Через два дня после массового побега из тюрьмы Викентий Павлович вновь побывал там, на Холодной горе. Он представлял, как все произошло, и оказался во многом прав. Добавились некоторые детали: со сбежавшими заключенными ушли и трое солдат службы охраны – из новичков, конечно. Толком о том, кто они и что собой представляют, никто не знал. Прибыли с новым пополнением, один побывал на фронте, двое недавно мобилизованы из ближних уездных городов… Могли сами быть из уголовников или купиться на посулы. Теперь уж наверняка пополнили ряды бандитов, да еще с оружием.
Конечно, не преминул Петрусенко заглянуть в лазарет. Молодой Христоненко обрадовался ему как родному, а Викентий Павлович с удовольствием отметил, что выглядит Иван значительно лучше. Вместе они даже вышли во двор.
– Думаю, Иван Павлович, скоро вы покинете эти стены. Очень надеюсь, друзья вашей семьи прилагают к этому усилия.
– Господи, Викентий Павлович, я так вам благодарен, вы не представляете! И профессору Шатилову, и всем-всем… Даже здесь, в тюрьме, вы так облегчили мою участь!
– Вижу, вы окрепли.
– У меня был хороший помощник, можно даже сказать, друг. – Иван улыбался, глаза его блестели. – Из заключенных, конечно, но образованный, в медицине разбирался.
– Почему был? А сейчас где?
– Так бежал на днях, с другими. Я не осуждаю его. Сначала обиделся даже, почему меня не взял, а потом понял – я был бы для них обузой.
– Эх, Иван, что ж жизнь тебя не учит! – Викентий Павлович с досадой пристукнул кулаком о колено. – Ну бежал бы, где прятался б? На какой-нибудь бандитской схованке? Да там или они сами б тебя прикончили, или выдали, или болезнь добила бы.

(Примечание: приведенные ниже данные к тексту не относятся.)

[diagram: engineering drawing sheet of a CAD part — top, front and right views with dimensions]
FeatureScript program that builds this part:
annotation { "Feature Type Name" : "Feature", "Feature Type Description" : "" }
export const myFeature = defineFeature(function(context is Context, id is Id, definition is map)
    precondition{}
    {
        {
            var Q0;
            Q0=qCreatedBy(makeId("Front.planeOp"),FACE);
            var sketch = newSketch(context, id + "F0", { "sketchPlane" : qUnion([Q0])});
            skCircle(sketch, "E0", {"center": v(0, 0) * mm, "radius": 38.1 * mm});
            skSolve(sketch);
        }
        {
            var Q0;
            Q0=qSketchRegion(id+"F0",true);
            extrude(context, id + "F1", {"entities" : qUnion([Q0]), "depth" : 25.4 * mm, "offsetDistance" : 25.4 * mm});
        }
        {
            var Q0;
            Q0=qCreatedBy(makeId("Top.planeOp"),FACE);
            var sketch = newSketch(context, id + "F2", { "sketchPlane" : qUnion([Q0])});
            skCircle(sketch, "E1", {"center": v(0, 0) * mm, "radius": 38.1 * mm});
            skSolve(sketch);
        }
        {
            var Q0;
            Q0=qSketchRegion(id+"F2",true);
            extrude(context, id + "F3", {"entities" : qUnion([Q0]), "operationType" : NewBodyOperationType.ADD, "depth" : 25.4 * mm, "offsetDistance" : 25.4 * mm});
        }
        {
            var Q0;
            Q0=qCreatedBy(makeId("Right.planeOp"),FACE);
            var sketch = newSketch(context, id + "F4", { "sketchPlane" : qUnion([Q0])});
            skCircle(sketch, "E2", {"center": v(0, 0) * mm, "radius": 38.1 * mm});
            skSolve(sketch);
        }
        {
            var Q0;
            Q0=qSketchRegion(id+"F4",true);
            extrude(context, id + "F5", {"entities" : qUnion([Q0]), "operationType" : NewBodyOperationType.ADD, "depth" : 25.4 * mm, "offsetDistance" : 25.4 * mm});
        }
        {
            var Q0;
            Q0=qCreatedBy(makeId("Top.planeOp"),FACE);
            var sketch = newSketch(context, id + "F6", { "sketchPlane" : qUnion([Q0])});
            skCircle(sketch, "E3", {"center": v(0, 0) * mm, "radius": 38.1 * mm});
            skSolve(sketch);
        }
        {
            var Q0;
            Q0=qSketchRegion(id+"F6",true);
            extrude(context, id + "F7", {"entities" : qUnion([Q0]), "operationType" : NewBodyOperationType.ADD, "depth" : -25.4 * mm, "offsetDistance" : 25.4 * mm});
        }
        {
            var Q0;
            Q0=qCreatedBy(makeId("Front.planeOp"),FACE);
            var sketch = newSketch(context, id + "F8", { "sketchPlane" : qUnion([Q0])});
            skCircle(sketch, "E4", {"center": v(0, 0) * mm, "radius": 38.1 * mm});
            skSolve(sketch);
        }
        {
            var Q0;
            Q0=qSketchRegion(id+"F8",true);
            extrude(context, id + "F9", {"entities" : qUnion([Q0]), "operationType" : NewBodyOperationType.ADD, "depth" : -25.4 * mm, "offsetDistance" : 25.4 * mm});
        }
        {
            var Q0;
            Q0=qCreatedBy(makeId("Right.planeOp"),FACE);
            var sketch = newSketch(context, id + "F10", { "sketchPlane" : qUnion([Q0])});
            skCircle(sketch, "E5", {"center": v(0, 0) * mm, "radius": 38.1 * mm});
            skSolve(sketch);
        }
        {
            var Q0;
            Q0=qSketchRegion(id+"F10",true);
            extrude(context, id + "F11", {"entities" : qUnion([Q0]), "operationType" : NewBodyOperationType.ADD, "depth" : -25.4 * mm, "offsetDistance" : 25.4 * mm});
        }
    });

Может, твой приятель и был приличным человеком, да только таких в этой среде единицы, исключения… Кстати, как его зовут?
– Степан Смирнов.
– Ну, это явно не настоящее имя, – усмехнулся Петрусенко. – Да ладно. – Приобнял молодого человека за плечи, возвращаясь к прежнему обращению. – Главное вы, Иван Павлович, лучше выглядите и лучше чувствуете себя. Ожидайте спокойно.
При встрече с Кином сказал жестко:
– Мы здесь бандитов ловим, в тюрьму сажаем, а они там отдохнут слегка и вновь на волю, когда сами захотят. Это называется власть? Кто уважать ее будет? Прежде вся тюремная охрана – надзиратели, стража – была не только вышколена и обучена, но и трижды перепроверена. А сейчас кто в охране? Такие же уголовники?
– Что вы себе позволяете!
Кин вскочил, побледнев, пробежался по кабинету, но на этом гнев его иссяк.

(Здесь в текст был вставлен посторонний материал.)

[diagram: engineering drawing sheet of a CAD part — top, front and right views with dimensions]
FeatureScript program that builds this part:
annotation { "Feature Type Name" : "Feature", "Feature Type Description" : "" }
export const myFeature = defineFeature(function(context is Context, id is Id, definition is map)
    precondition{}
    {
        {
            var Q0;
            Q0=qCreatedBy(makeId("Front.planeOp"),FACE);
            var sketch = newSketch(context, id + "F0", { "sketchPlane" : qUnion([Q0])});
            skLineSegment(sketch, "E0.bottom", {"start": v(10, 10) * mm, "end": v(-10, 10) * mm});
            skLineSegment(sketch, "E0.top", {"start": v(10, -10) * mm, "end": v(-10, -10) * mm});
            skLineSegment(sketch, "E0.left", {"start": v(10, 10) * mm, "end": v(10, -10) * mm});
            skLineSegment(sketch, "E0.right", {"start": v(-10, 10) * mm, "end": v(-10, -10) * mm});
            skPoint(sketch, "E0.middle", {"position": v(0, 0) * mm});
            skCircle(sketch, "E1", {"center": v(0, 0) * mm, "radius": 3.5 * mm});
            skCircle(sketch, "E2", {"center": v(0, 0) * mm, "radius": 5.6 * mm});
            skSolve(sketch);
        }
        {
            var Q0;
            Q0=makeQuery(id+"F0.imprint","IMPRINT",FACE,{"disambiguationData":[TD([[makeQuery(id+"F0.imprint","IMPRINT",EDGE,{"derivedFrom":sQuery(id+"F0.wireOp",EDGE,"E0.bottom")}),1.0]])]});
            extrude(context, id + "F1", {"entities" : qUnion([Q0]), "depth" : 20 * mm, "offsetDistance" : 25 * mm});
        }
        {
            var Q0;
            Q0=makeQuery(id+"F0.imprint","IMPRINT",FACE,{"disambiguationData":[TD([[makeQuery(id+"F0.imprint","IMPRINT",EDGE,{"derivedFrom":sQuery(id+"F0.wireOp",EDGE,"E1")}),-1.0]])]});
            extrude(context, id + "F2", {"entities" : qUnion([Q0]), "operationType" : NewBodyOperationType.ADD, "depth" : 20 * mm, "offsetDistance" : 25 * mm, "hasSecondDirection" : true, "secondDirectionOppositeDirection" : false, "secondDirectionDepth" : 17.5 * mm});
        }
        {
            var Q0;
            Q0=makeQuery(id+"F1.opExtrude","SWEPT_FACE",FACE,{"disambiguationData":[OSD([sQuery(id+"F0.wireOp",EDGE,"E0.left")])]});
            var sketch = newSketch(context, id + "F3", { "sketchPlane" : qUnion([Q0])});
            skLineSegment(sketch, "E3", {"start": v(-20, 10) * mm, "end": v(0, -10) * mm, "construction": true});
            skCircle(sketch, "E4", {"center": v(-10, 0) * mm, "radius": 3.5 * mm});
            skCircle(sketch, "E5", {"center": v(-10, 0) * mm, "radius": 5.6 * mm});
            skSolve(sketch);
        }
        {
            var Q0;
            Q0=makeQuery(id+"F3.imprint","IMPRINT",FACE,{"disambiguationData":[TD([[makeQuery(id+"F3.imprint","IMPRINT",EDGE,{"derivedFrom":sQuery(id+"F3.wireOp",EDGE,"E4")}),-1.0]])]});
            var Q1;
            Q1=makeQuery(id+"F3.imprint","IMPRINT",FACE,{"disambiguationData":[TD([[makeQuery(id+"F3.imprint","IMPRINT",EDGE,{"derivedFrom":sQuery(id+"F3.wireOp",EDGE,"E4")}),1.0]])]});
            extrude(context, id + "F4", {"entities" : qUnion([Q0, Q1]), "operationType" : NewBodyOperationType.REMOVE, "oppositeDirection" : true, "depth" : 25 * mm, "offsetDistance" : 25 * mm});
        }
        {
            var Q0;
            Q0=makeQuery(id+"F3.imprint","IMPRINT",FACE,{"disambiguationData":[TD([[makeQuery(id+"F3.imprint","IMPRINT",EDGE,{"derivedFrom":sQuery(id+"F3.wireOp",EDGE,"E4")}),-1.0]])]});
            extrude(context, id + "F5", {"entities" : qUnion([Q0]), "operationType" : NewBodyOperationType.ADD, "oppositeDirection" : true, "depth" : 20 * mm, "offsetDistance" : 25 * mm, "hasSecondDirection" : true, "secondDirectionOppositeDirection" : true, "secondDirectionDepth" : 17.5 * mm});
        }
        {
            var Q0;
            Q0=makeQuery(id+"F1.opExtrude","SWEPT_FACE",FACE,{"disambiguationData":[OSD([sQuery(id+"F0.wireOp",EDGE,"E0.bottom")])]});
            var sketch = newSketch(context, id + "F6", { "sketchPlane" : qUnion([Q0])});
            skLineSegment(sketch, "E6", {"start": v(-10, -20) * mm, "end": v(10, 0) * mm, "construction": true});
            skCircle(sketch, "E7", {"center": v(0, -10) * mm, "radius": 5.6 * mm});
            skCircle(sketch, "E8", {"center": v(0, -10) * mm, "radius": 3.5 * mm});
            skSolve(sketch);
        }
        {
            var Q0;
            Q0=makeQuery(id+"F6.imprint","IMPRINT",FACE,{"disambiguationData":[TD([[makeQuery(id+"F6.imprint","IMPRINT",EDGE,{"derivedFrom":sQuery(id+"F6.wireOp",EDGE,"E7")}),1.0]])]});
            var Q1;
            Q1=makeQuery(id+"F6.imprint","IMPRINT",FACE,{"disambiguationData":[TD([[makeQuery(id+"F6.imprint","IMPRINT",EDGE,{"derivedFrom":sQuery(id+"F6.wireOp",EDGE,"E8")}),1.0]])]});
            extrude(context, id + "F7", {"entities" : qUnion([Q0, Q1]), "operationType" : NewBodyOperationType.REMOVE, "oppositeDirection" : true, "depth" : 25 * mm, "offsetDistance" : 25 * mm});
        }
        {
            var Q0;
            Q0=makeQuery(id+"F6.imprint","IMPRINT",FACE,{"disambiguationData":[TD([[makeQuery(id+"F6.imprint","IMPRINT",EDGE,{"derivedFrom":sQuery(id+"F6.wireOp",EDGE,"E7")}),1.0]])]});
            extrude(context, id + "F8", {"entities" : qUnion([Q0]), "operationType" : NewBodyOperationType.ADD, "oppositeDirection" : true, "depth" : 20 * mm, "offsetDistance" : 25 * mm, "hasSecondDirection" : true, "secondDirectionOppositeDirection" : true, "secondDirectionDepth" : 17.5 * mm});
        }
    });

– Что же делать, товарищ Петрусенко? – спросил он.
Викентий Павлович пожал плечами:
– Я напишу подробную докладную записку со своими предложениями. Сумеете их принять и выполнить – поправим дело. Но учтите, нужно будет вернуть хотя бы часть прежних надзирателей – офицеров и стражников, тех, кого сможем найти… И прошу, Петр Григорьевич, вернуться к вопросу о Христоненко. Смешно, право: матерые бандиты уходят из тюрьмы когда хотят, а больной, умирающий молодой человек сидит…
Выходя из кабинета, Викентий Павлович улыбался саркастически и чуть удивленно: «Надо же – «товарищ»…Слово, конечно, привычное: товарищ министра, товарищ прокурора. А теперь, значит, мы все товарищи. Как во Французскую революцию все стали «ситуаен» – граждане».
В середине сентября наконец губернский комиссар, согласовав это с председателем губернской милиции, подписал разрешение освободить Ивана Христоненко. Викентий Павлович с женой и сыном Сашей подъехали в назначенное время к тюремным воротам. Здесь уже стояла коляска Куликовского – Аркадий Игнатьевич тоже захотел встретить молодого Христоненко. Когда Иван показался в воротах, Людмила Илларионовна первая подошла и порывисто обняла его.
– Ванечка, мальчик мой! – прикоснулась губами к его щеке. – Теперь все будет хорошо!
Мужчины тоже обняли его, Саша пожал руку, спросил:
– Помните меня?
– Помню, хотя вы были тогда совсем мальчиком. Приезжали к нам с родителями…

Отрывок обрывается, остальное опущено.